- _EXERCISE DESCRIPTION_
Retype the listing below word for word, but leave out the pictures.

Data entries:
........

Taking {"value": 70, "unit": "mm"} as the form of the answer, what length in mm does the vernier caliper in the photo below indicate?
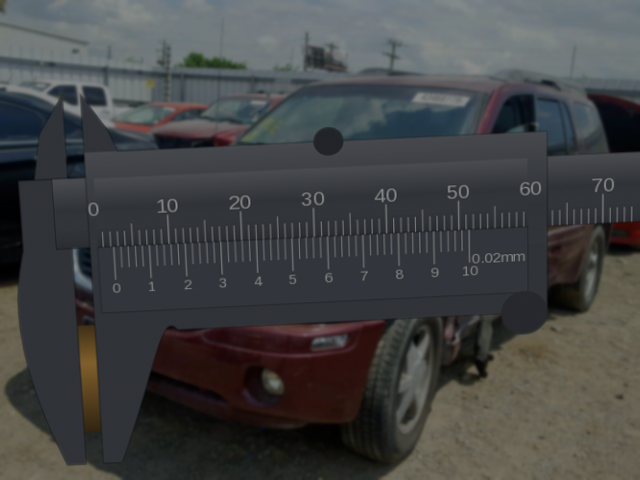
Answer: {"value": 2.4, "unit": "mm"}
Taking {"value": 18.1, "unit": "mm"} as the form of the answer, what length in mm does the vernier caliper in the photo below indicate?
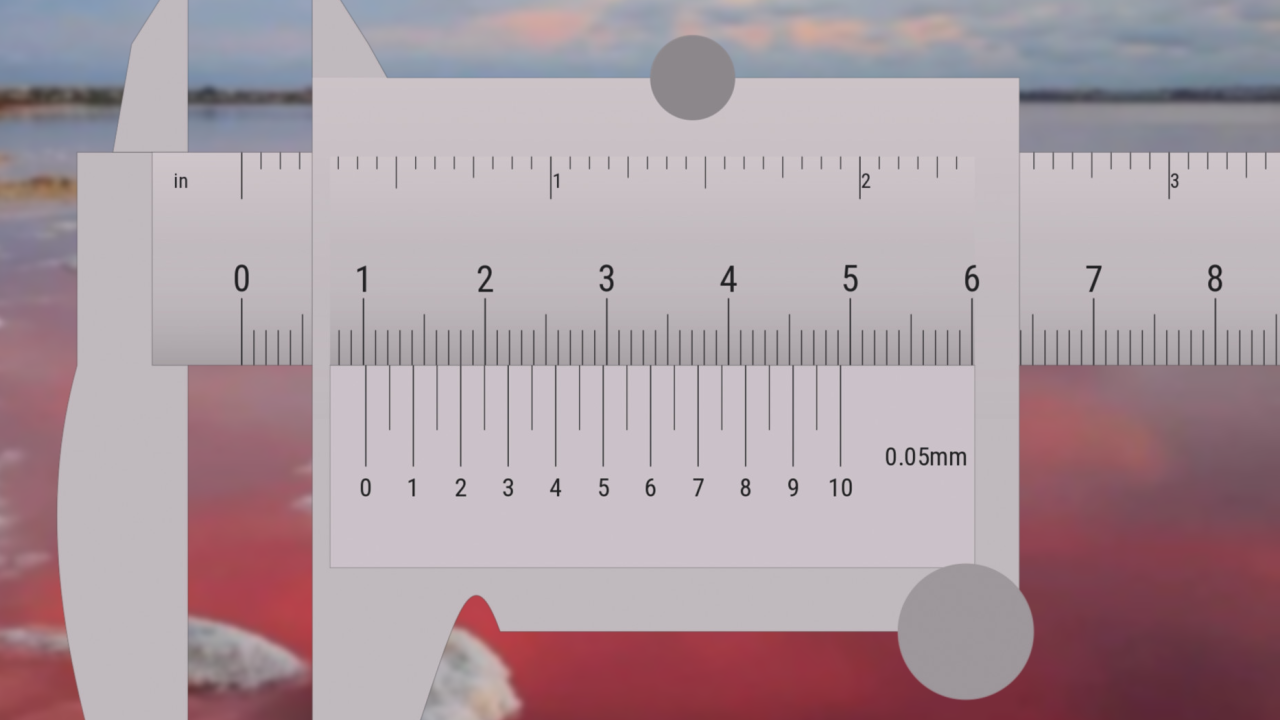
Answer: {"value": 10.2, "unit": "mm"}
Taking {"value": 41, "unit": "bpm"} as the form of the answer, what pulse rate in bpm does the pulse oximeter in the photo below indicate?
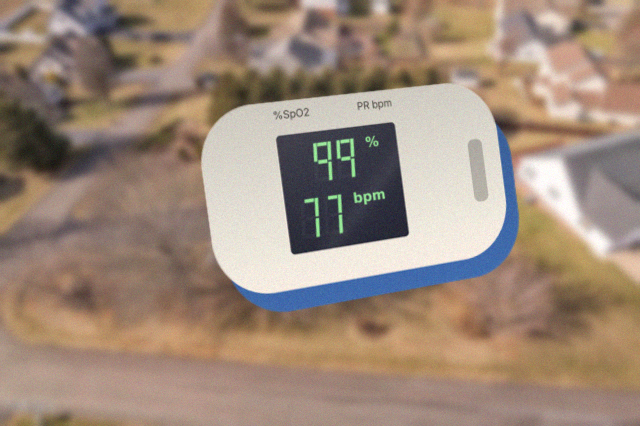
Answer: {"value": 77, "unit": "bpm"}
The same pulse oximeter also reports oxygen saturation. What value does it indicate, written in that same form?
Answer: {"value": 99, "unit": "%"}
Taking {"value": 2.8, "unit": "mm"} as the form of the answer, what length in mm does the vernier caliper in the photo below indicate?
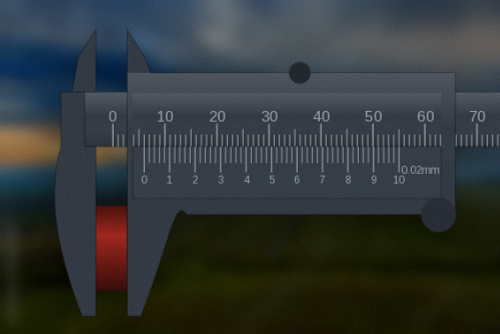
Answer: {"value": 6.0, "unit": "mm"}
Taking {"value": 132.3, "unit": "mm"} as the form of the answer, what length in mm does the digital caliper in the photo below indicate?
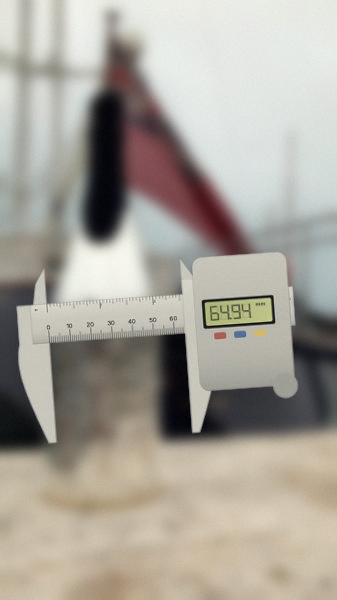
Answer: {"value": 64.94, "unit": "mm"}
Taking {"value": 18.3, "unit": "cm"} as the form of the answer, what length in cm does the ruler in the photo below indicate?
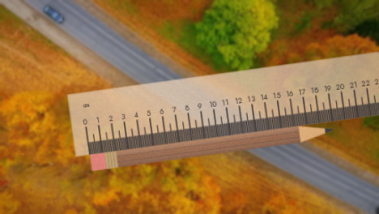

........

- _TASK RESPONSE_
Taking {"value": 70, "unit": "mm"} as the form of the answer, what length in mm does the vernier caliper in the photo below indicate?
Answer: {"value": 2.4, "unit": "mm"}
Taking {"value": 18.1, "unit": "mm"} as the form of the answer, what length in mm does the vernier caliper in the photo below indicate?
Answer: {"value": 10.2, "unit": "mm"}
Taking {"value": 41, "unit": "bpm"} as the form of the answer, what pulse rate in bpm does the pulse oximeter in the photo below indicate?
Answer: {"value": 77, "unit": "bpm"}
The same pulse oximeter also reports oxygen saturation. What value does it indicate, written in that same form?
Answer: {"value": 99, "unit": "%"}
Taking {"value": 2.8, "unit": "mm"} as the form of the answer, what length in mm does the vernier caliper in the photo below indicate?
Answer: {"value": 6.0, "unit": "mm"}
Taking {"value": 132.3, "unit": "mm"} as the form of the answer, what length in mm does the digital caliper in the photo below indicate?
Answer: {"value": 64.94, "unit": "mm"}
Taking {"value": 18.3, "unit": "cm"} as the form of the answer, what length in cm does the ruler in the photo below indicate?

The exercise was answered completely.